ベインは2026年に中国個人奢侈品市場が適度な成長を実現すると予測している。中国は今後も世界奢侈品市場の成長の基盤としての地位を維持すると強調されている。ベインのグローバルパートナーでアジア太平洋地域消費者体験ビジネスチェアのプリシラ・デル・オルト氏は、「全体的な成長が鈍化する中で、消費の疲弊傾向がさらに進み、领先ブランドと後れを取るブランドの格差が拡大する。消費者は少数優位ブランドにさらに集中する」と分析した。

中国奢侈品市場の歴史を振り返ると、2018〜2021年には個人奢侈品市場の年平均複合成長率が40%に達するなど爆発的な伸びを見せた。しかし2022年に勢いが止まり、コロナの影響で客足が減少し、二桁減少となった。パンデミック終息後の2023年には二桁成長を回復したが、2024年に再び17%〜19%の大幅下落を記録した。

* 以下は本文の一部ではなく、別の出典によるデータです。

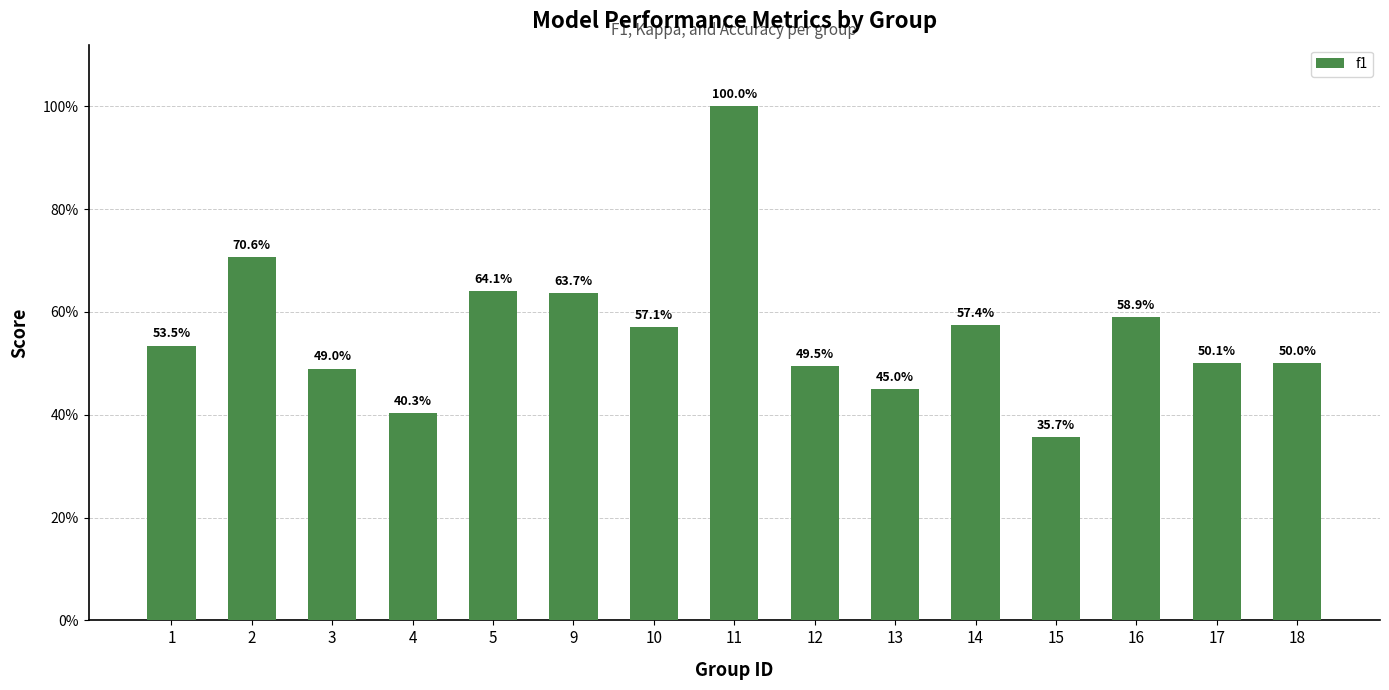

Which category has the lowest value across all series?

15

2025年の変化として注目されるのは、消費者行動の質的シフトである。ベインのグローバルパートナーである楊玥氏は、「ここ数年、中国消費財市場は量から質への転換を経験した。中国消費者は品質が高く、独自の表現力を持ち、実用性と価値感を兼ね備えた奢侈品を好むようになった。また、実物奢侈品に比べて、感情的価値や感覚的満足をもたらす奢侈体験へのシフトが進んでいる。旅行や健康を代表とする体験型奢侈消費は安定した成長を示している」と指摘した。

出境旅游(海外旅行)の回復が顕著であるにもかかわらず、2025年中国内地消費者の奢侈品総支出に占める境外(海外)消費の割合は35%にとどまり、2024年の40%から低下した。これは主に以下の理由によるものだ。

人民元の強含みとユーロなどの外貨の弱含みにより、中国本土と欧州・日本などの主要奢侈品市場間の価格差が大幅に縮小した。国内の供給力向上と店舗体験の改善により、中国消費者が国内での購入をより選ぶようになった。

品目別のパフォーマンスは大きく分化した。2025年で唯一成長したのは美妆個護(美容・パーソナルケア)カテゴリーで、4%〜7%の増加を記録した。特に高級スキンケアと香水は安定した需要を維持し、「より頻度の高い実用シーンがあり、感覚体験と感情的価値を提供する」ためだという。

一方、皮具箱包(レザーグッズ・バッグ)カテゴリーは8%〜11%の減少と苦戦を続けた。過去の価格上昇とイノベーション不足が、購買意欲の強いが購買力の相対的に弱い消費者層に十分な購買理由を提供できなかったことが原因とされる。服飾(アパレル)カテゴリーはこれより耐性が高く、5%〜8%の減少にとどまった。

さらに、報告書では二手奢侈品(中古奢侈品)市場が15%〜20%の急速な成長を遂げた点も強調されており、消費者の価値志向の高まりを反映している。

全体として、2025年の中国奢侈品市場は「再調整」の年であり、消費者がより選択的になり、真の価値を提供するブランドや品目が優位に立った。ベインは、こうしたトレンドが今後も続き、2026年の適度な回復に向けた基盤を固めると見込んでいる。